>Why are you trying to make it all about this when I referred to birthing complications generally?
You were were referring to complications of the mother, and I claimed and maintain that their obstetrical risks are low and not a result of their pelvic size.
>And preeclampsia, though potentially fatal for the mother, isn't the half of it. Do you honestly think that a permanent tear in the mother's vaginal wall leading to an opening in the rectum or the bladder doesn't qualify as physically dangerous?
Again do you read what I spell out for you? I already addressed this here >>17619866
>At this time, teenage pregnancies were seen as obstetric problems per se, which are associated with an increased risk of anemia, preterm labor, urinary tract infections, hypertension, preeclampsia, a high rate of cesarean sections but also preterm birth, low birth weight, and intrauterine growth restriction.
>These observations, however, are based on studies among social-deprived subpopulations and from third-world countries with very poor medical conditions.
>The toxic combination of a young girl having sex, getting pregnant and going through childbirth when her body is not developed enough accounts for at least 25% of known fistula cases.

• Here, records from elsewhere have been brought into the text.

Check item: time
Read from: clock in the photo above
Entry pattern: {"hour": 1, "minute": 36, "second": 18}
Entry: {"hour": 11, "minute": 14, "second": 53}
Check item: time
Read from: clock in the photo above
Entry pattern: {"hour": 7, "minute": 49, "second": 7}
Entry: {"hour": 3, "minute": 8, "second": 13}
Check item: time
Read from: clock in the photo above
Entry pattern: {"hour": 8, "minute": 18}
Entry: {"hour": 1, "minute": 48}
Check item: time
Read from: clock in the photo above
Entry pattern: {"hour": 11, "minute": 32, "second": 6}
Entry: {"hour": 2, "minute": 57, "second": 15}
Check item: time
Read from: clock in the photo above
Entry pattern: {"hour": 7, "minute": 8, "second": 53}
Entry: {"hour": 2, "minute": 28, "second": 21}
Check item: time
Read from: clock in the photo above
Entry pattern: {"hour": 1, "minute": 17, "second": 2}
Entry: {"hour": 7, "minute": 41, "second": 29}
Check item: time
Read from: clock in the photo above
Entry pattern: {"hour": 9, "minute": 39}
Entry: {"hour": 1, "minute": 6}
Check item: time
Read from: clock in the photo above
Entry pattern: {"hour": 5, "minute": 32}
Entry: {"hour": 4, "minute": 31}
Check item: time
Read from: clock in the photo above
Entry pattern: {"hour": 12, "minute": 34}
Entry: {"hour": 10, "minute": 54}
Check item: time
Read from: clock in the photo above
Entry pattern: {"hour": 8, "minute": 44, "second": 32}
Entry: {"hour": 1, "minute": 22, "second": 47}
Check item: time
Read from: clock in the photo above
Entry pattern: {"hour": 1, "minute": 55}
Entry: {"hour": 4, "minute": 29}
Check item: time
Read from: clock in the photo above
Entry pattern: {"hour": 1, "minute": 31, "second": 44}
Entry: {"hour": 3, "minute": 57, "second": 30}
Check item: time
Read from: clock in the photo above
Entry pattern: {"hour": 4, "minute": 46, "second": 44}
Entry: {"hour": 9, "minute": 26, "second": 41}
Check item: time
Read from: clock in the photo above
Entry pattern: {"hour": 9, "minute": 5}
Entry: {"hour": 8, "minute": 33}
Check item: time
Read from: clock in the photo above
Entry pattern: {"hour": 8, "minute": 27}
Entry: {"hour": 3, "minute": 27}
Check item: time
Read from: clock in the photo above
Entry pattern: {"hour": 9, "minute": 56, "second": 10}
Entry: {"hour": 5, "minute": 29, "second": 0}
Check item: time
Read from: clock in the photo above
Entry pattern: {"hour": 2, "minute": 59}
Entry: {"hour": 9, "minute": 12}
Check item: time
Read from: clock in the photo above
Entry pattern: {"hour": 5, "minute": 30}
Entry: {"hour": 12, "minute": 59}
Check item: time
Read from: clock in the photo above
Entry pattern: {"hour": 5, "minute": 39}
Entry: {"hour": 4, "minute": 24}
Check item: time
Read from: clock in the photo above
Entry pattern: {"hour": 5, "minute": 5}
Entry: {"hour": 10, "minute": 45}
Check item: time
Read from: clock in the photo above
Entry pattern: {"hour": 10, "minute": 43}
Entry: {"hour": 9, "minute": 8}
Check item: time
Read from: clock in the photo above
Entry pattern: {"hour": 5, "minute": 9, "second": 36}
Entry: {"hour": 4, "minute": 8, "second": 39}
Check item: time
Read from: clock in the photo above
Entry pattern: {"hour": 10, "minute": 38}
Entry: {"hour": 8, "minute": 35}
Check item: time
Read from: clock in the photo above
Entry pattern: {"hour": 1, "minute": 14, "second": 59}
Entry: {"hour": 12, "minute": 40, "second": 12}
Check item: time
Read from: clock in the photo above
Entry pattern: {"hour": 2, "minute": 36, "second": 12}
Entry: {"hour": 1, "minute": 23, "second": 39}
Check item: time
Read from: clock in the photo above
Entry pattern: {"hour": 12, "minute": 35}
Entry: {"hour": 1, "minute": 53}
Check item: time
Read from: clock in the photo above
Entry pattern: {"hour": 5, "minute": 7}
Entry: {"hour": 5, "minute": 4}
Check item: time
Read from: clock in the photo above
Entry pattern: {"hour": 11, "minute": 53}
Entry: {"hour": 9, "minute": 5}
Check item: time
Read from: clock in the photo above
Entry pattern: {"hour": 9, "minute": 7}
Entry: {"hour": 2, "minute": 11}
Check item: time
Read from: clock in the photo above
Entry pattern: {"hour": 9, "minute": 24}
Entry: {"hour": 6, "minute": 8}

Where is the citation for this report?
The studies here say that stillbirth is higher among teenage mothers than those between the ages of 26 and 30, however the rate of stillbirth is also higher in the 20-25 age range than the 26-30 age range, meaning that it is not the size of the pelvis which is the source of these complications as you made the claim in your first post here:>>17619815
The pelvis in the 20-25 age range is at it's adult size, so there's more to the resulting stillbirths than it's size. Again, no mention of the condition of the early adolescent mothers either.